We were at full speed on the way home. With enough fish filets and crabs, and it was still only about 7 AM, enjoying some coffee from the thermos. A perfect fishing trip. So far.
The boat stopped almost dead in the water. We looked back, and “holy shit”; Heavy black smoke, flames sticking out from the engine room, smaller gas explosions, I thought this was it.
My first thought; was; Thank You God , that Tim, my stepson, did not come along. He must have been about 8-10 at the time, and loved boats and fishing, but not at 4 AM. The next thought was life jackets, but I did not get to think any further. Elling reacted fast, he knew what to do. This was his third fire on a boat, I do not want to hear about the two first, this was scary enough.
The smoke, the roar of the fire, it was no time to speak. Elling pointed, made motions, grabbed a bucket, with a braided line attached. One must have one, onboard every boat, to get a bucket of water to wash away fishblood, use as a pot, if you have women onboard, and no lavatory, and now, to extinguish a fire. He made signs to me to carefully open the engine cover, and he threw the first bucket of salt water on the fire, a gas fire, I don’t think that is in the manual.
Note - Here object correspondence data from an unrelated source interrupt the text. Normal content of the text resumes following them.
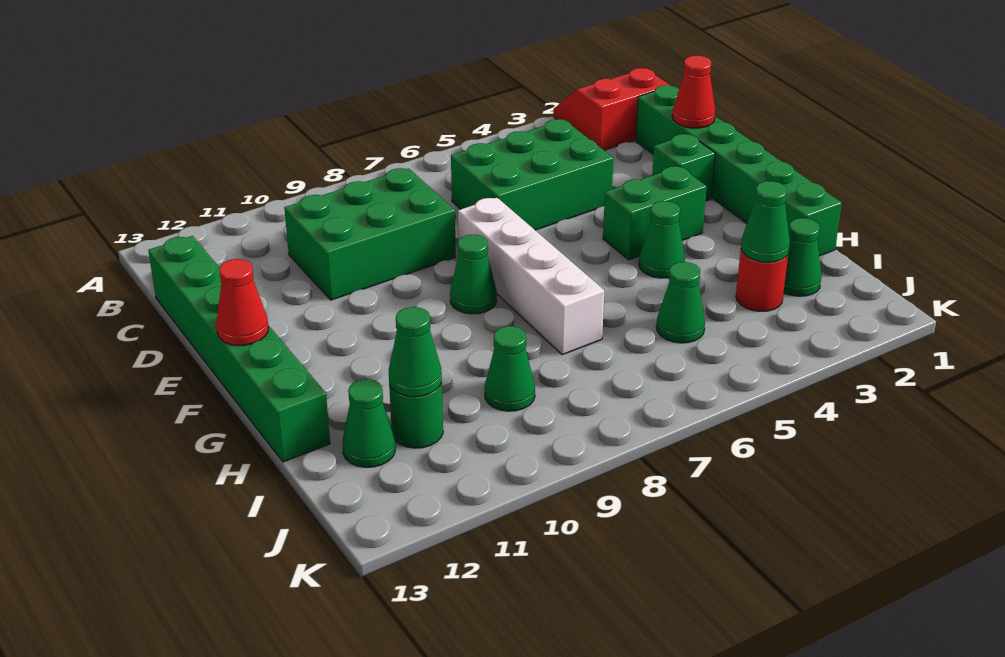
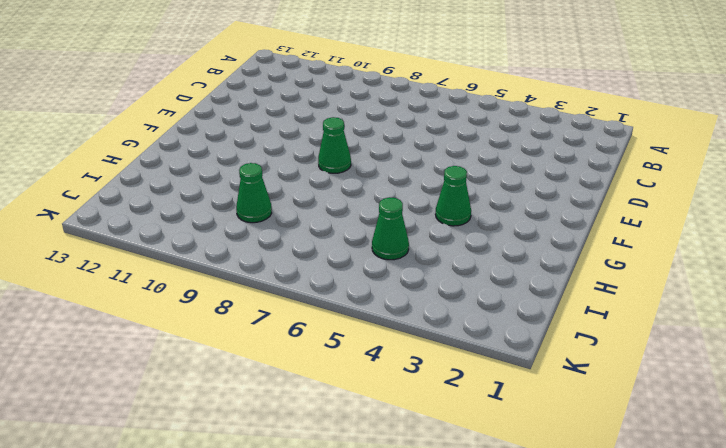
none -> red 2x2 slope [553,68,670,150]
none -> green 1x6 brick [636,85,842,256]
none -> green 2x3 brick [451,119,614,230]

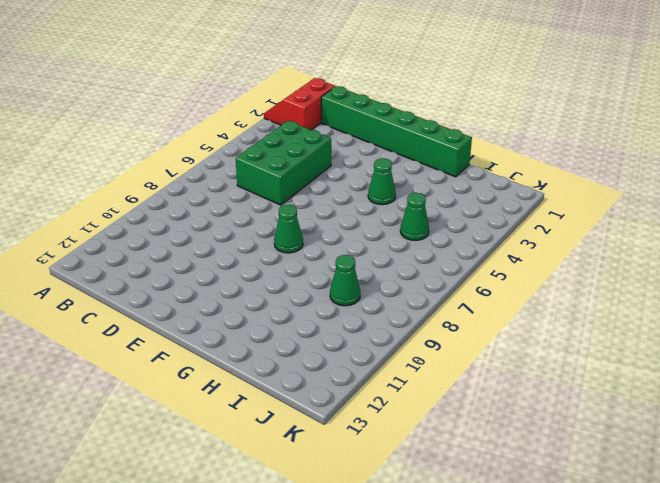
none -> green 2x3 brick [284,168,456,300]
none -> green 1x6 brick [148,236,330,462]
none -> green 1x1 brick [652,134,715,201]

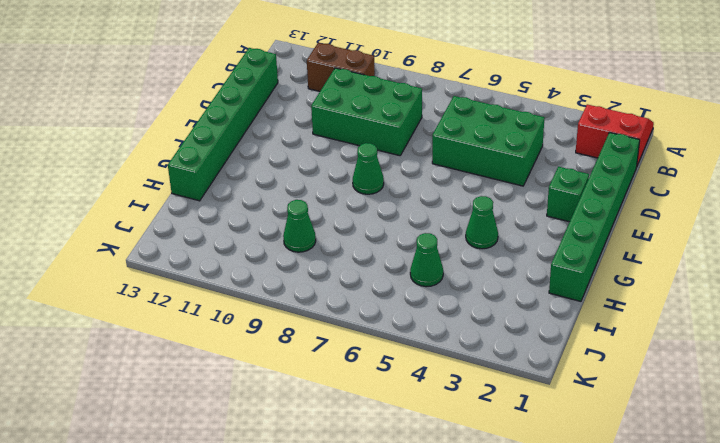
brown 1x2 brick [307,43,375,91] -> none
none -> white 1x4 brick [458,198,604,355]
none -> green 1x2 brick [603,166,707,260]
none -> green 1x1 cone [784,218,822,296]

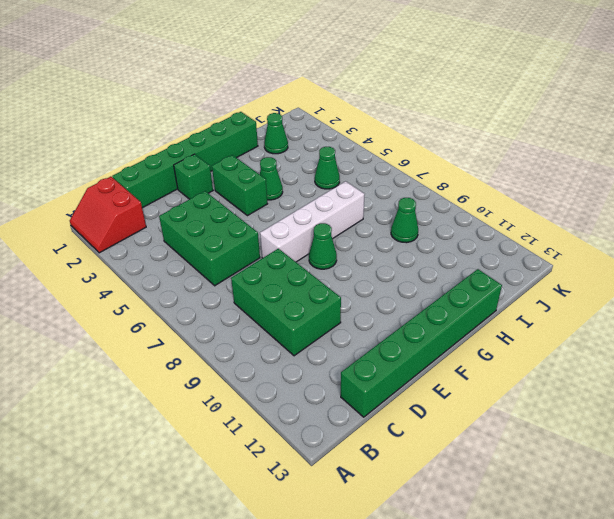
none -> red 1x1 round brick [736,250,788,311]
none -> green 1x1 round brick [389,383,443,448]
none -> green 1x1 cone [343,379,395,467]

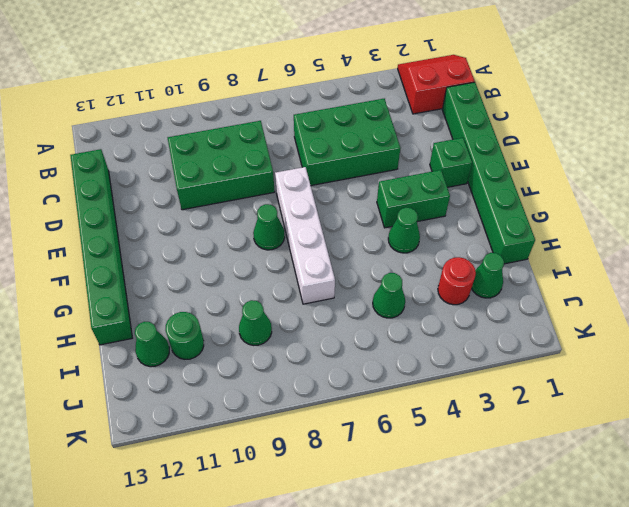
none -> red 1x1 cone [672,56,715,128]
none -> red 1x1 cone [216,259,268,345]
none -> green 1x1 cone [741,181,790,262]

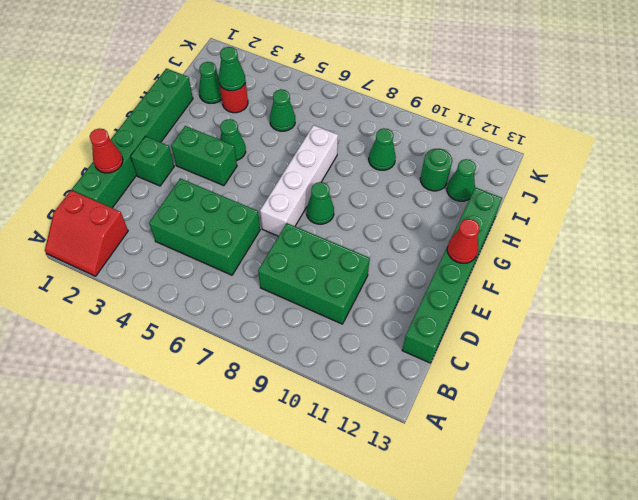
none -> green 1x1 cone [389,307,442,397]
After a few buckets, and inhaling a lot of black, awful smoke, and burning my facial hairs away, the main fire was out, just hissing sounds from the hot engine, and smoke from the charred insulation, that had fallen off its staples, and on to the hot engine, thus causing the fire.
Elling trew the engine cover overboard, and the triple gas carburetor, and a few other burned useless things from the engine room. The smell of acid smoke, gas, and burnt hair, is all what I can remember. Elling face was black, I did not see mine. The heavy cloud of dark smoke still hang in the air, high in the air.
We could see the lighthouse from there, but I don’t think they saw us. If we had ended up in the cold Pacific waters, even with a life jacket, the heavy currents around the outer rocks off the coast, would have made short process. We had seen other boats earlier, but none now. The boat drifting, probably some quiet thank you Pryor were placed, trying to get back to reality, living life, coughing, spitting. The smoke bothered me for many years, I probably got more than a lifetime of cigars, and may be another reason for not smoking.
Nothing worked, the VHF radio was dead, we hosted a white tee-shirt in a pole, but nobody was around. We did not talk. It was a dead scene. Elling started looking at the engine, he ripped the rest of the charred insulation out, and threw it overboard. There was nothing else that could burn, except the gas, and the gas was flowing from burnt hoses. Elling wrapped something around, and tried to start the engine.
The 6 cylinder Volvo sputtered, fire came out from around of several cylinder heads, and shot high in the air from where the carburetor once sat. I was not comfortable with this, but there was nothing more that could burn. It started finally, on a few cylinders, and slowly, we limped back to the Ucluelet inlet, it took several hours. Some nervous small talk got started on the way in, and by the time we hit the dock, we were almost back to normal.
We had to trow the burned clothes away, before the family saw them, and washed and cleaned up the best we could. My face was like a burned apple cake, but did not smell as nice. This is the first time they hear the whole story, what a close call it was. I did not talk to the Devil during this experience, my be he was not up that early morning.